While quick to express that “thankfully, he’s okay, which is wonderful,” the memory of the event is something that continues to influence her songwriting. “I kind of came back to it, thinking about being afraid and what else I’m afraid of,” the musician reflects. “I’ve been thinking about that a lot, in terms of just how I continue to have a hard time finding my own sense of power.”
Throughout all of this, Hop Along are – much like the rest of us – grappling to find where that sense of power lies for them, and they do so with no uncertain amount of narrative grace. “When I was a kid I wanted to be a short story author,” Frances states. “I had a creative writing minor at college, then I realised that my attention span just could barely handle getting a poem together, let alone a full short story, so I mostly stick to songwriting.” Nevertheless, influenced by this in her writing, Frances describes a lot of the inspiration for the record as “stories I wanted to tell.”

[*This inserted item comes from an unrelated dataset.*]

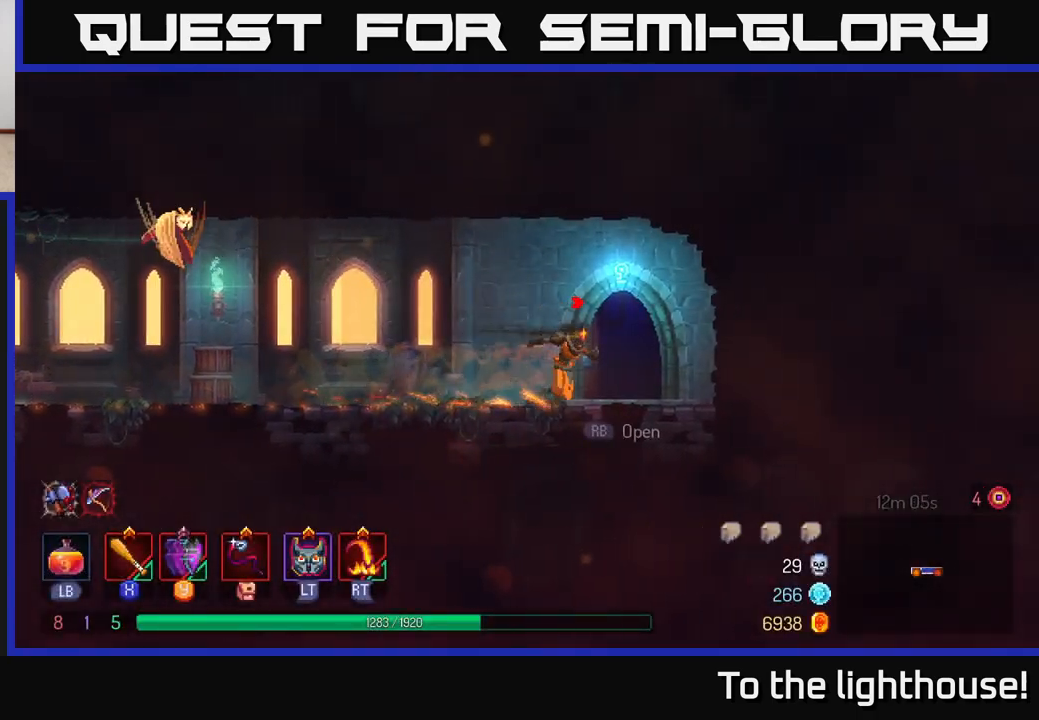
{"buttons": [], "left_stick": "center", "right_stick": "center", "events": [[50, "R1", "down"], [133, "left_stick", "center"], [150, "R1", "up"]]}
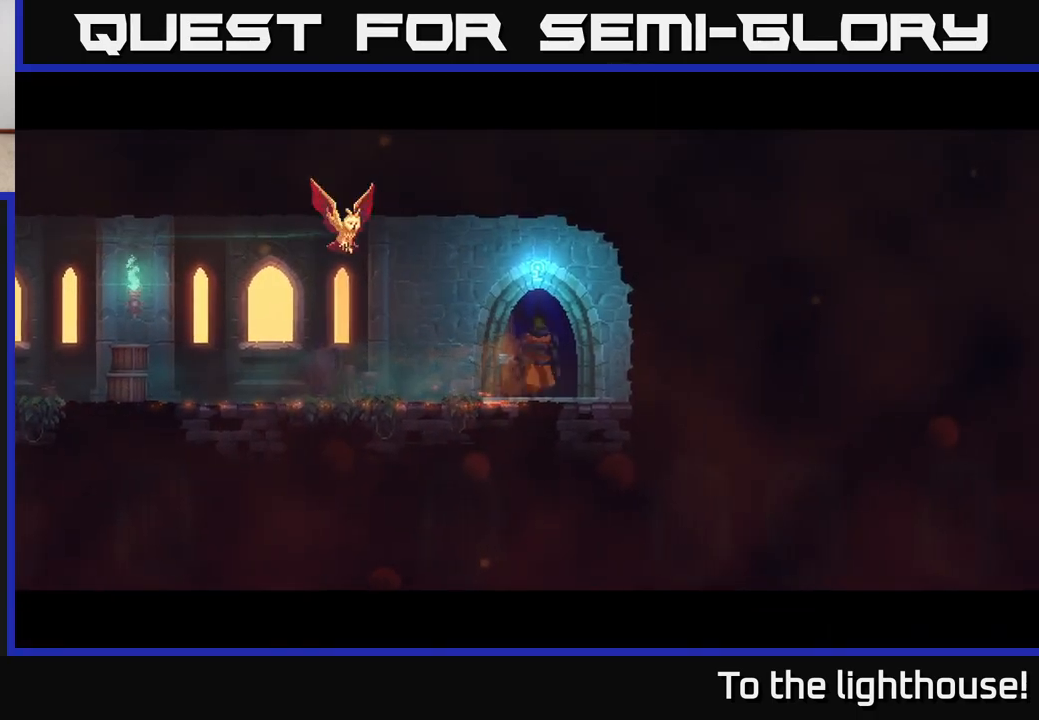
{"buttons": [], "left_stick": "center", "right_stick": "up-right", "events": [[183, "right_stick", "up-right"]]}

“Part of ‘How You Got Your Limp’ concerns these group of teachers that would come into the bar every weekend,” she offers as an example. “They would take up a booth for at least three hours, well into my shift. They would order pitcher after pitcher of the cheapest beer and just talk trash on their students, cursing loudly with families around them. They would be so abrasive. Then when they would leave, they would tip shitty.”
A lot of the record finds itself lost in the state between being, as F. Scott Fitzgerald once so wonderfully posed, “simultaneously enchanted and repelled by the inexhaustible variety of life.” “There’s still a number of things I’d like to write about and just haven’t found the way to,” Frances conveys. That may be, but with ‘Bark Your Head Off, Dog’ the musician is quick to add that “this is the first time that I’ve felt this close to saying what I meant to say.”
“I think that goes for everybody,” she comments of her bandmates. “We worked really hard together. We always do, but I think we were very focused on speaking the same language and figuring out a song’s mood as a group, and all being in tune with that.” The result of their efforts is the band’s most cohesive album to date. “I hear that in everyone’s parts,” Frances enthuses. “I’m very, very proud of it.”
Describing a lot of the album as “the idea of trying to look at the events of my life in a different way,” ‘Bark Your Head Off, Dog’ is an exercise in our perception of power, and how we find our own understanding and our own sense of that. “At times I still think of that dog as this menace,” Frances reflects on the title, “and he was just a dog.”